Shade is the new black
Let’s wind the clock back to 2013.
There were two kinds of criticism hurled at Nancy Binay when she was elected senator. The first, rightfully so, were attacks on her severe lack of experience in the realm of public service. She claimed her 20 years of “on-the-job training” as a personal assistant to her father, Jejomar Binay, were adequate credentials to take up the position of senator. She and her father were mocked for it, and rightfully so. It’s criticisms like these that almost convince you that we as a nation have become informed, and more wary of political dynasties. (I mean, sure, there’s Bongbong, but that’s a whole other can of worms I am not willing to open.)
You probably have a handful of friends who do nothing but post about politics. It’s not the prettiest sight to see, watching people get angry on your feed, reminding you that you live in a piss-pot country with little to no political will, but at least those people have useful things to say. You wanna believe the Philippines is supported by a constituency that does its best to stay informed and critical? You look to those people. If you believe otherwise, it’s probably because of the people on your timeline who hurl the second kind of criticism.

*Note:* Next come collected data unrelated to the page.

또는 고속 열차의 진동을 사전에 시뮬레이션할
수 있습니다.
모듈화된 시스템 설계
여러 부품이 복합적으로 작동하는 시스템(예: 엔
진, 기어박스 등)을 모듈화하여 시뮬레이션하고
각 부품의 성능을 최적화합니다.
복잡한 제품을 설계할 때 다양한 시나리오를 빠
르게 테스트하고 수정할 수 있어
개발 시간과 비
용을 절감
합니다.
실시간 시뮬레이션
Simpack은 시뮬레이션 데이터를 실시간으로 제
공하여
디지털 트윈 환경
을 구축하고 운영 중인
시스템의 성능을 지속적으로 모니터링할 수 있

Nancy Binay’s skin color was probably the first thing about her people attacked, maybe because it was the easiest thing to attack. Posts that make fun of her skin color are shareable, meme-able, and a welcome, humorous relief to people who don’t like seeing the messiness of political discourse on their Facebook timelines but still wanna get in on the fun of insulting the government. It’s lazy comedy. It’s a poor tone-deaf attempt at looking like an anti-establishment rebel. It gives ammunition to her supporters, who are then able to comfortably get on with the notion that those against her are just uppity bourgeois jokers who don’t know how to craft decent arguments.

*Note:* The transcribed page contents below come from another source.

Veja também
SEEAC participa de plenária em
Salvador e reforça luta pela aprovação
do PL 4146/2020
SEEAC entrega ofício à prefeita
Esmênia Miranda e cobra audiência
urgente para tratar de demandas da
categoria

Wind the clock to present day, 2016. Now that her father’s vying for the presidency (God help us), he’s the one on the receiving end of that same half-assed ad hominem rhetoric.

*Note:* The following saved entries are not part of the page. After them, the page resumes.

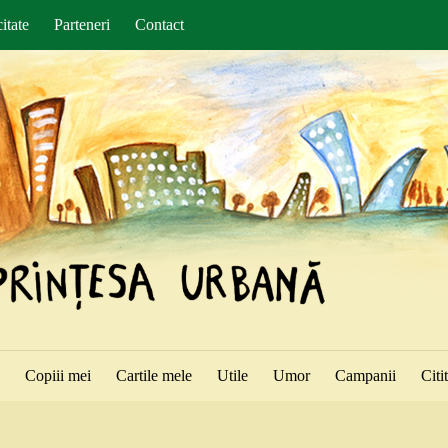
itate
Parteneri
Contact
ă
Copiii mei
Cartile mele
Utile
Umor
Campanii
Citi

That Filipinos still make fun of other Filipinos for having dark skin just isn’t surprising anymore. It’s a stigma almost as old as our history. Mass media perpetuated it, casting dark characters into comedic, clownish rolls. Popular advertising strengthened it, equating whiteness with beauty and anything vaguely brownish as a flaw that needs to be corrected. We’re conditioned to believe that dark skin is inseparable from its negative connotations: poor, ugly, shady, jej, whatever. You call this kind of behavior racist, you’re met with condescending derision. (“I’m not being racist! We’re all the same race! Maybe you’re being racist if you think it’s an issue of race, dude; c’mon, chill out, bruh.”) You call it dumb, you’re accused of being a killjoy, a wannabe gadfly, a political pundit who does nothing but take the fun out of everything.
Sure, you’re allowed to make fun of people in power. Just look at our editorial cartoons. We portray greedy businessmen as fat slobs. We depict oppressive religious leaders as sunken-cheeked, bony old curmudgeons with chronic frown faces. But we do that to attack dominant narratives, using certain images to tear down powerful people who use their power the wrong way. But try making an editorial cartoon about the Binays that makes fun of their skin color. You don’t attack the status quo of dynasties. You just make fun of people of a certain skin color.
This isn’t news to us. It isn’t news to me. I just thought, you know, maybe we were coming closer to getting all our crap together. We’re all kind of moving into an age of sensitivity and political correctness and a bunch of other things that are ideally supposed to strengthen our democracy. But we’re still throwing around the same old jokes. We like to call our government dumb and addled with corruption, yet still find it in ourselves to pelt it with unintelligent rhetoric. We say “F**k the system” while strengthening the system in the process. Hypocrites, demanding change but never changing.
Make no mistake, I don’t like either of the Binays. This isn’t an endorsement. This is more of a proposition that maybe, no matter who we vote into the presidency, if this country’s citizenry is more concerned with mudslinging than actual discussion, we’re screwed no matter what.
A slight digression: I’ve seen friends making the move of unfriending people who don’t share their political or spiritual beliefs. The idea is to disassociate yourself from people on the wrong side of history and gain a little peace of mind in the process. I’ve never been a big fan of the idea. The strategy of unfriending the people you believe are making the world a worse place to live in just closes you off from the possibility of either converting them or tearing them down.
But then, watching stupid people talk and not listen, I admit the idea becomes more and more attractive each day. Can you blame me or anyone subscribing to such a bleak outlook? Of people not changing? Welcome to the club.